— Zu erledigende Aufgaben —
- 1) Liste alle Ausdrücke auf, die im Seitenauszug innerhalb des Briefes an die Redaktion in Anführungszeichen stehen.
- 2) Zeige jede Zeile der Datensätze, in der das Wort „which“ vorkommt, wobei Groß- und Kleinschreibung zählt.

— Seitenauszug —
Liebe Freunde des BBB,

In Anbetracht der verstärkten einseitigen Berichterstattung in Österreichs größter Tageszeitung über negative Auwsirkungen der offenen "Ost-"Grenzen nach der "Schengen-Erweiterung" und der angebliche Zusammenhang mit der erhöhten Kriminalität im Raum Wien habe ich als Reaktion auf die Titelseite der Kronen Zeitung vom 14.5.2009 eine Replik verfasst.


Mythos Grenzbalken

Sehr geehrte Redaktion,
Ihren Aufmacher vom 14.5. „Riesenärger über offene Ostgrenze“ möchte ich nicht unkommentiert lassen. Es ist zu kurz gegriffen, für die exorbitant hohe Kriminalität in und um Wien das Schengenabkommen verantwortlich zu machen. Vielmehr rächt sich die verfehlte Sicherheitspolitik vergangener Jahre, mit Personalausdünnung und reihenweise Schließungen von Wachzimmern, vor allem am Land. „Kriminaltouristen“ aus den Nachbarländern fallen weniger ins Gewicht, als ausländische Straftäter, die hier in Österreich ansässig sind. Polemiken wie Ihre Schlagzeile, die den „Mythos Grenzbalken“ heraufbeschwören, sind völlig fehl am Platze, denn es ist sehr naiv anzunehmen, dass sich Kriminalität an den Grenzen stoppen lässt.

— Extrahierte Daten —

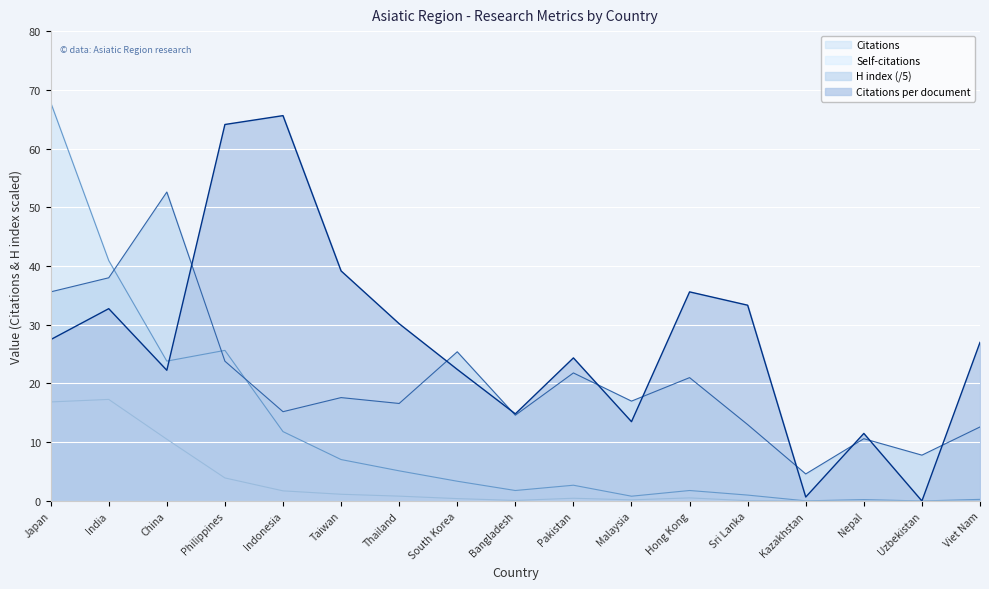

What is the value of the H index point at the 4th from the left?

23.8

...

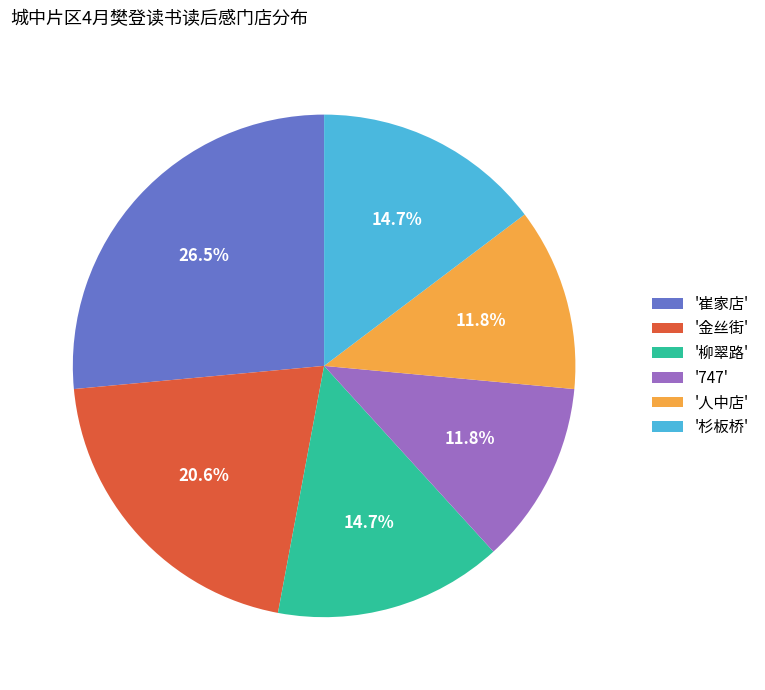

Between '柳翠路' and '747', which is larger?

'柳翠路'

==

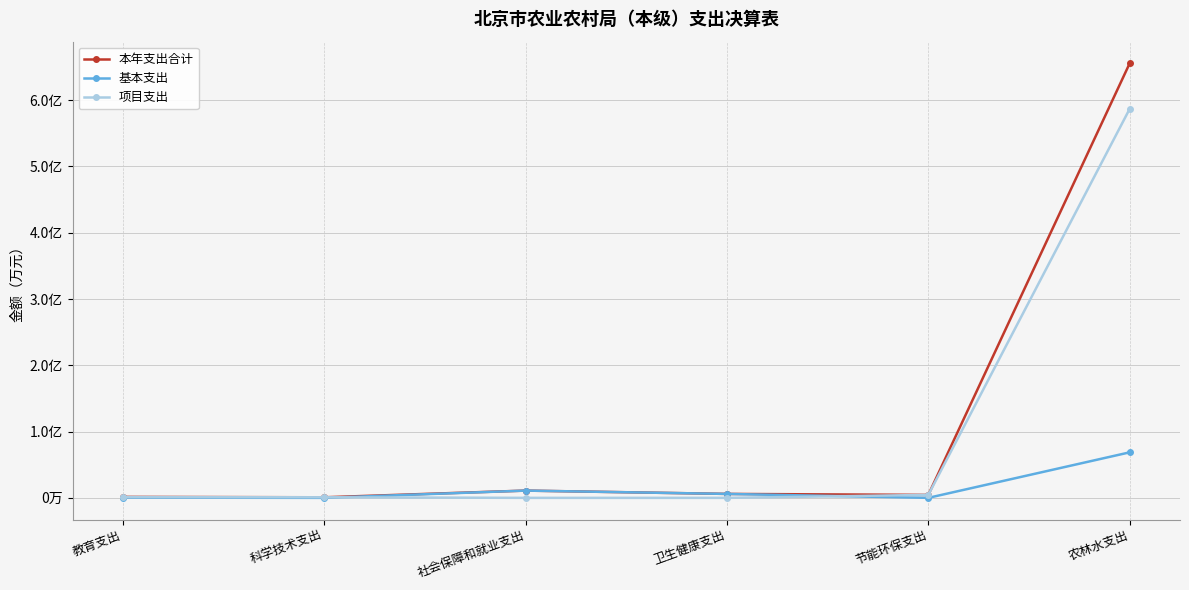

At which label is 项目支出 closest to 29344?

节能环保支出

— Antworten je Aufgabe —
- 1)
Riesenärger über offene Ostgrenze
Kriminaltouristen
Mythos Grenzbalken

- 2)
Between '柳翠路' and '747', which is larger?
At which label is 项目支出 closest to 29344?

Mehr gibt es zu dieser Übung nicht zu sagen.